L’IMPACT POSTUMO: UN FILM SEMPRE IN MUTAZIONE
Alla sua uscita nel 1980, Altered States fu accolto con una certa perplessità dalla critica. Alcuni lo considerarono troppo sopra le righe, altri lo accusarono di superficialità. Ma col tempo il film è stato rivalutato: oggi viene considerato un oggetto di culto, studiato in ambito accademico, citato da registi come Darren Aronofsky (The Fountain, Requiem for a Dream) e Alex Garland (Annihilation), che ne hanno ereditato il linguaggio visionario e la tensione metafisica.
Inoltre, il film ha avuto un ruolo pionieristico nel rappresentare la trasformazione del corpo come espressione di conflitto interiore, anticipando il body horror di David Cronenberg, ma anche il cinema post-umano di Jonathan Glazer e Yorgos Lanthimos. Non è solo l’orrore della carne che muta, ma la bellezza terrificante di un'identità che si disgrega per toccare il divino.
CONCLUSIONI: UNA DROGA LENTA, UN SOGNO RICORRENTE
Guardare Stati di allucinazione oggi significa affrontare un cinema che non cerca di spiegare, ma di evocare. Un cinema che è esperienza più che racconto, rito più che intrattenimento. Russell costringe lo spettatore a vivere l’allucinazione, non a osservarla da fuori. La pellicola diventa così una droga lenta, che agisce sul cervello anche dopo la visione, come un sogno ricorrente, disturbante e seducente.

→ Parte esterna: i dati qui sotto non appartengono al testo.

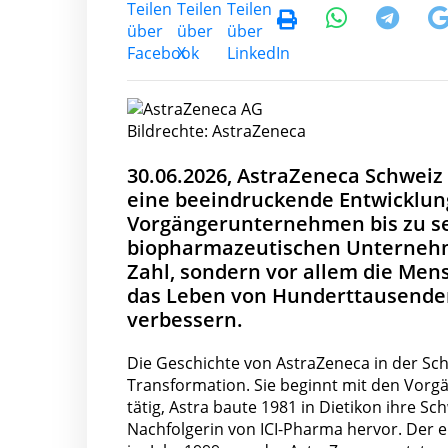
Bildrechte: AstraZeneca
30.06.2026, AstraZeneca Schweiz 
eine beeindruckende Entwicklun
Vorgängerunternehmen bis zu sei
biopharmazeutischen Unternehme
Zahl, sondern vor allem die Mens
das Leben von Hunderttausenden
verbessern.
Die Geschichte von AstraZeneca in der Sc
Transformation. Sie beginnt mit den Vor
tätig, Astra baute 1981 in Dietikon ihre Sc
Nachfolgerin von ICI-Pharma hervor. Der 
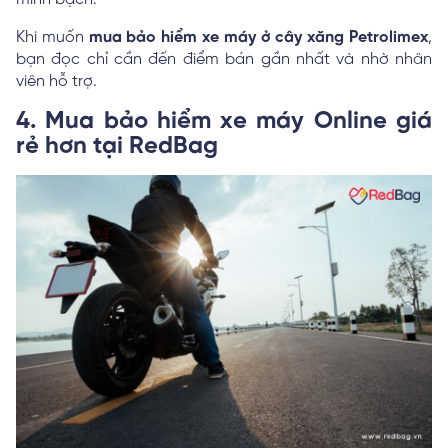
Khi muốn
mua bảo hiểm xe máy ở cây xăng Petrolimex
,
bạn đọc chỉ cần đến điểm bán gần nhất và nhờ nhân
viên hỗ trợ.
4. Mua bảo hiểm xe máy Online giá
rẻ hơn tại RedBag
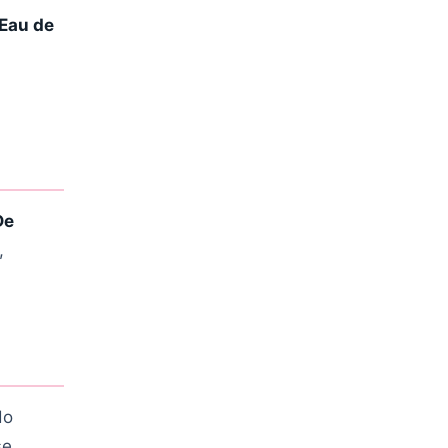
Eau de
De
,
do
se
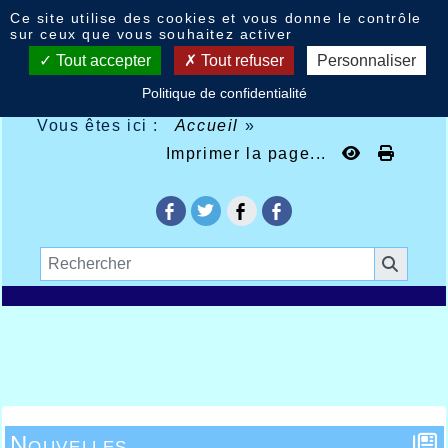
Panneau de gestion des cookies
Ce site utilise des cookies et vous donne le contrôle
sur ceux que vous souhaitez activer
Tout accepter
Tout refuser
Personnaliser
Politique de confidentialité
Vous êtes ici :
Accueil
»
Imprimer la page...
Nouvelles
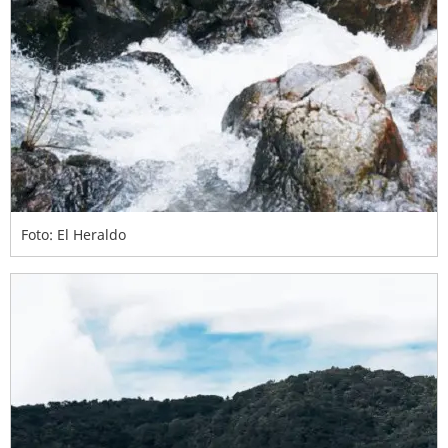
Foto: El Heraldo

Nel suo eccesso, Altered States conserva una sincerità rara: la volontà di andare fino in fondo, senza concessioni. Un film impossibile da imitare, radicale nella forma e nel contenuto, che riesce a coniugare l’ossessione per l’origine con la paura della perdita. Perché, alla fine, il viaggio nella mente di Eddie Jessup è un viaggio nella mente di tutti noi: alla ricerca di qualcosa che abbiamo dimenticato, ma che ancora ci brucia dentro.